Who is on the debt reduction commission




















See our methodology below for more information about the calculations. In other words, lawmakers have largely failed to address the nation's most pressing fiscal challenge: the large and growing cost of Social Security, Medicare, and Medicaid. And while the enacted deficit reduction has improved the nation's fiscal outlook somewhat, it cut much sooner than when the Fiscal Commission — which put forward the principle of "don't disrupt the fragile recovery" — recommended.

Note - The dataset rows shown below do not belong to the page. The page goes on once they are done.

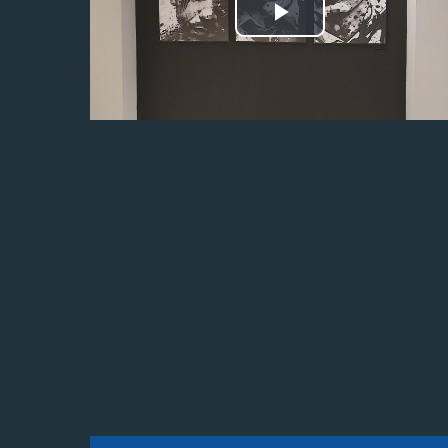
Odtwórz
wideo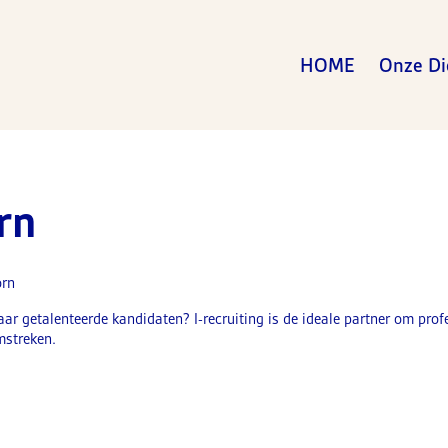
HOME
Onze Di
rn
orn
ar getalenteerde kandidaten? I-recruiting is de ideale partner om prof
mstreken.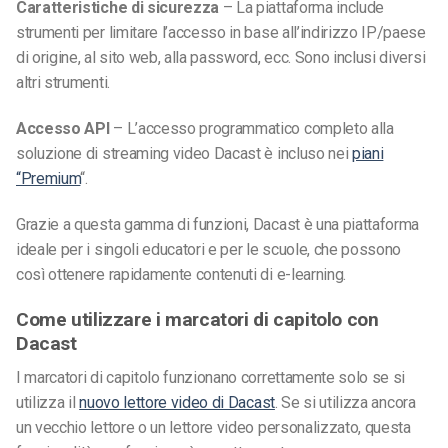
Caratteristiche di sicurezza
– La piattaforma include
strumenti per limitare l’accesso in base all’indirizzo IP/paese
di origine, al sito web, alla password, ecc. Sono inclusi diversi
altri strumenti.
Accesso API
– L’accesso programmatico completo alla
soluzione di streaming video Dacast è incluso nei
piani
“Premium
“.
Grazie a questa gamma di funzioni, Dacast è una piattaforma
ideale per i singoli educatori e per le scuole, che possono
così ottenere rapidamente contenuti di e-learning.
Come utilizzare i marcatori di capitolo con
Dacast
I marcatori di capitolo funzionano correttamente solo se si
utilizza il
nuovo lettore video di Dacast
. Se si utilizza ancora
un vecchio lettore o un lettore video personalizzato, questa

The front-loaded nature of actual deficit reduction can also been seen by looking at actual deficit levels — though they have been influenced as much by changes in projections as legislation. Today's deficits as a share of Gross Domestic Product GDP are almost identical to the levels proposed by the Fiscal Commission, and indeed current law has tracked Simpson-Bowles relatively well since But after , current law deficits are slated to rise — whereas under the Simpson-Bowles plan they would fall.

In , deficits were projected to total only 0. This divergence is similarly evident when looking at debt, though due to poorer economic performance and more near-term tax cuts debt is already significantly higher than what Simpson-Bowles proposed.

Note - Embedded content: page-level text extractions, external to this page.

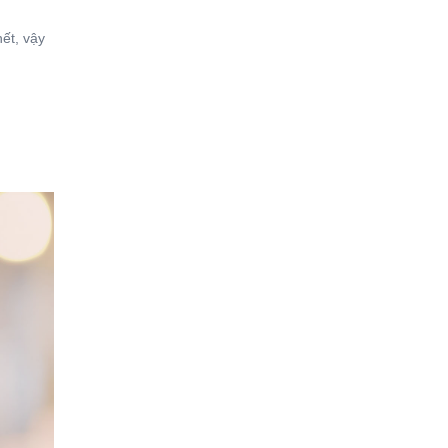
hết, vậy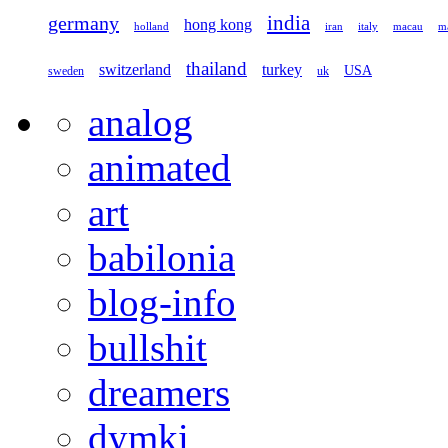
germany
india
hong kong
holland
iran
italy
macau
ma
thailand
switzerland
turkey
USA
sweden
uk
analog
animated
art
babilonia
blog-info
bullshit
dreamers
dymki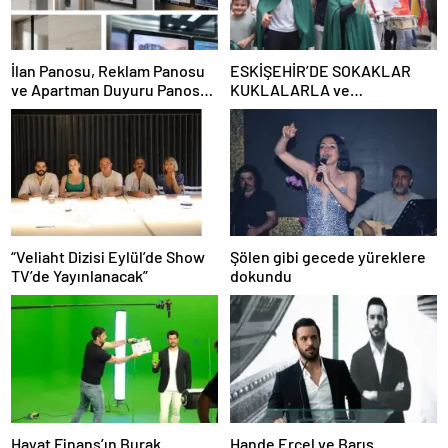
İlan Panosu, Reklam Panosu
ESKİŞEHİR’DE SOKAKLAR
ve Apartman Duyuru Panosu
KUKLALARLA ve
Kullanım Alanları ve
ÇOCUKLARIN NEŞESİYLE
Avantajları
RENKLENİYOR!
“Veliaht Dizisi Eylül’de Show
Şölen gibi gecede yüreklere
TV’de Yayınlanacak”
dokundu
Hayat Finans’ın Burak
Hande Erçel ve Barış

By contrast, debt is currently about 74 percent of GDP and is projected to rise to 77 percent of GDP by — or 80 percent if the extenders package passes. It quickly earned mixed reviews. The Campaign to Fix the Debt praised the framework for addressing major issues such as entitlement programs and tax reform, although it did not specifically endorse the plan.

It calls for using so-called tax expenditures to help pay down the U. It does not get specific, however, and tax expenditures include politically popular items like the tax break for mortgage interest and charitable giving.